What the best wrinkle creams have

  • Retinol. Also known as vitamin A, retinol is an antioxidant that neutralize free radicals to repair existing damage and prevent further damage. The most powerful formulas have up to 2 percent retinol. But the best creams also have other ingredients to smooth, soothe and moisturize skin. Retinol can cause irritation, so those who can't tolerate it should look for other antioxidant compounds. It's also best used at night since retinol can break down under sunlight and even make your skin more prone to sun-induced damage.
  • Other antioxidant compounds. If your skin can't tolerate retinol, look for other antioxidants such as, vitamin C (ascorbic acid), alpha hydroxyl, tea and grape seed extracts and niacinamide, to name just a few.
  • Opaque packaging. Several anti-aging ingredients, namely antioxidants and retinol, can become ineffective and damaged when they come in contact with light and air, so look for containers that limit exposure. The best are packaged in pump-style containers or squeeze-type tubes. Screw-lid jars not only can degrade; putting fingers into jars to "scoop" products out can introduce bacteria. Some serums that are targeted at deep wrinkle repair come in eye-dropper type packaging, which can be awkward to use until you get used to it.
  • No fragrance. There are plenty of facial creams out there that still have fragrances even though experts say fragrances are never preferred. Many people don't mind light fragrances, but many others say they absolutely will not buy a product with fragrance as an ingredient. Not only are fragrances more apt to cause irritation, either of the skin or the respiratory tract, multi-fragranced products can result in a bewildering array of different odors. The lack of fragrance can also make the product more suitable for men.

Know before you go

Do you have to spend a lot to get results? The answer to that is an unequivocal no! Experts say that the ingredients list -- and not the price tag -- is the best indicator of quality and that some of the best wrinkle creams can be found at the drugstore for a fraction of the cost of department store brands, yet with the same ingredients.

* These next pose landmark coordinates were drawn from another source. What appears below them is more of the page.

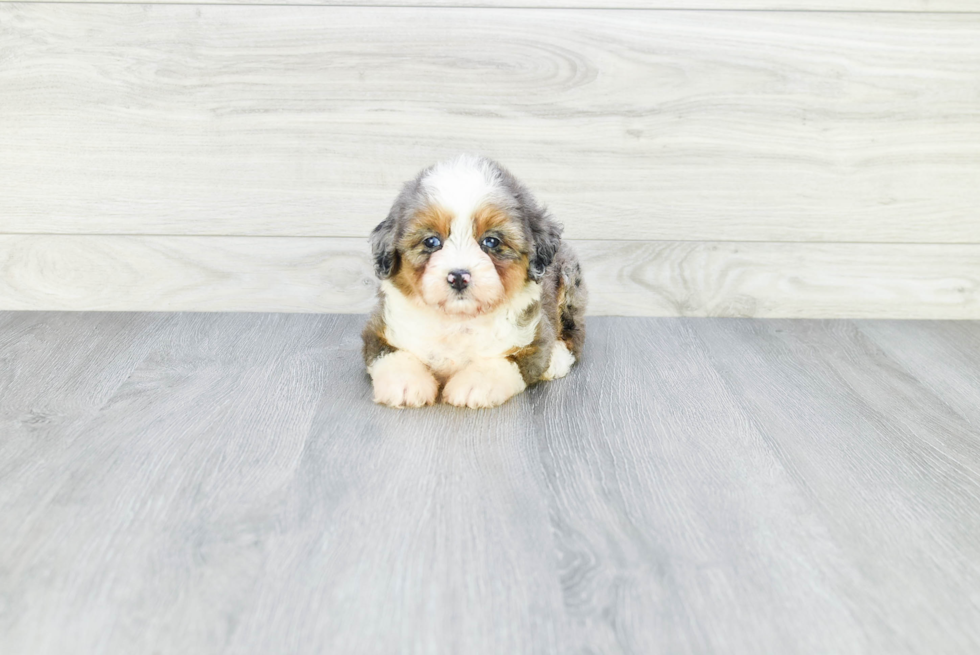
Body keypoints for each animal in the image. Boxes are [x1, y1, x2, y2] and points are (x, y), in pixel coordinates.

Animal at [362, 156, 584, 408]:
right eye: (431, 241)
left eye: (491, 241)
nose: (458, 277)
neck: (458, 321)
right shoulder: (379, 328)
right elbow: (391, 353)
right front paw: (406, 383)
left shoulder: (534, 334)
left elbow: (508, 359)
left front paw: (475, 385)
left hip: (569, 281)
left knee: (574, 335)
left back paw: (558, 359)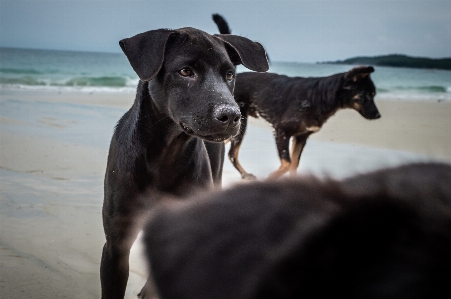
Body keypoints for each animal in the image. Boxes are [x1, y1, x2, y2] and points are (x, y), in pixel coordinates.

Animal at [213, 12, 382, 180]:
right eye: (365, 96)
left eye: (374, 95)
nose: (378, 116)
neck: (319, 97)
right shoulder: (282, 132)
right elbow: (287, 164)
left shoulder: (301, 137)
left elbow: (294, 164)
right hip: (239, 125)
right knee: (232, 153)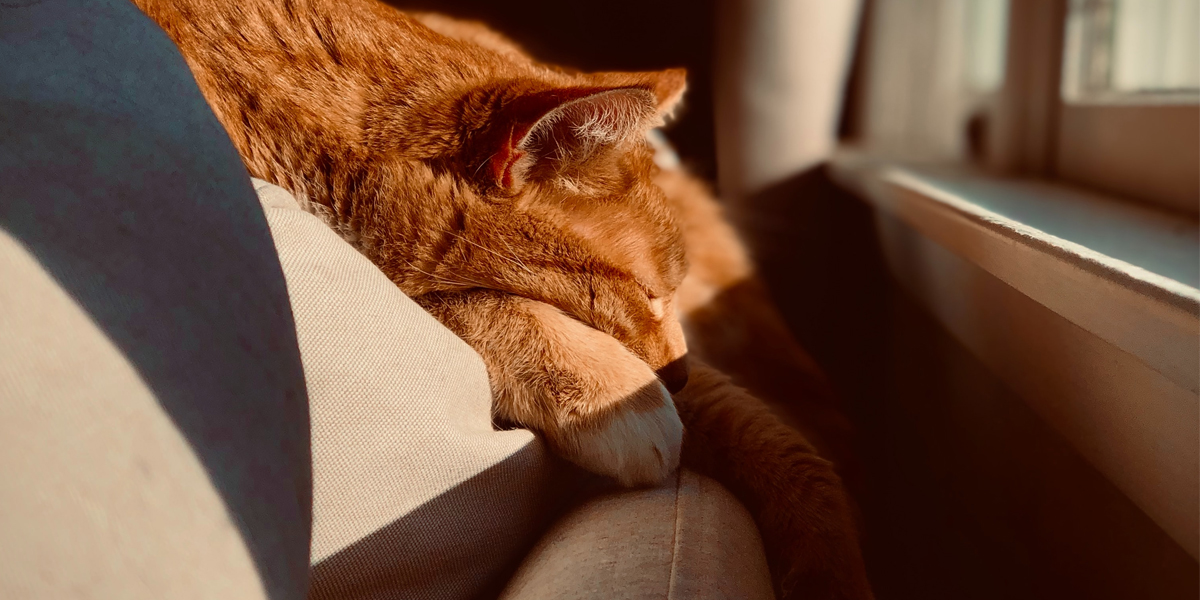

What degree of wrinkle fighting do you need? If your main goal is to prevent future fine lines and wrinkles, a good antioxidant cream and daily applications of sunscreen are your best bet. If you're just starting to show some signs of aging, an over-the-counter retinol cream -- with additional preventative ingredients -- is a good place to start. Stronger over-the-counter or prescription-strength retinol creams may be needed for more prominent lines and wrinkles.

Is your complexion starting to look dull? A wrinkle cream containing vitamin C (ascorbic acid) and alpha or beta hydroxy acids can help smooth skin texture and brighten your complexion.

Do you have dark spots and uneven pigmentation? Look for a cream that contains hydroquinone to even out your skin tone.

Do you have sensitive skin? The more powerful antioxidants, like retinol, can be irritating. You may want to try it out on your inner arm first to be sure it doesn't cause problems for you before you slater it all over your face. Or, try it out on a Friday night if you have a weekend off to recover.

Try to obtain sample sizes. This can save you a lot of money in wasted product. If you try it and don't like it -- or it makes you break out -- you're out very little. Many higher-end departments store brands, which tend to cost more, have sample packets. Drugstore brands are fairly inexpensive to begin with, so you won't feel as bad if those don't work for you.

Can you be realistic? Wrinkle creams won't work miracles. Instead, results are often very subtle, and any changes take time. Fast, dramatic results are only available through cosmetic procedures. In addition, results can vary. Not everyone experiences the same reaction to a specific product, so it might take some trial and error to find a product you're happy with.